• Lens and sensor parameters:
########

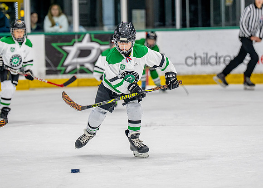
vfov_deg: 6.7
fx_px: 1601
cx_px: 121
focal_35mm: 214
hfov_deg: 9.4
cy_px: 82
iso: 1000
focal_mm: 149
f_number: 2.8
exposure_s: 1/1250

########

• To-do item: None of the pictures should be carried over when the data above is transcribed exactly.

• Solution for this task:
vfov_deg: 6.7
fx_px: 1601
cx_px: 121
focal_35mm: 214
hfov_deg: 9.4
cy_px: 82
iso: 1000
focal_mm: 149
f_number: 2.8
exposure_s: 1/1250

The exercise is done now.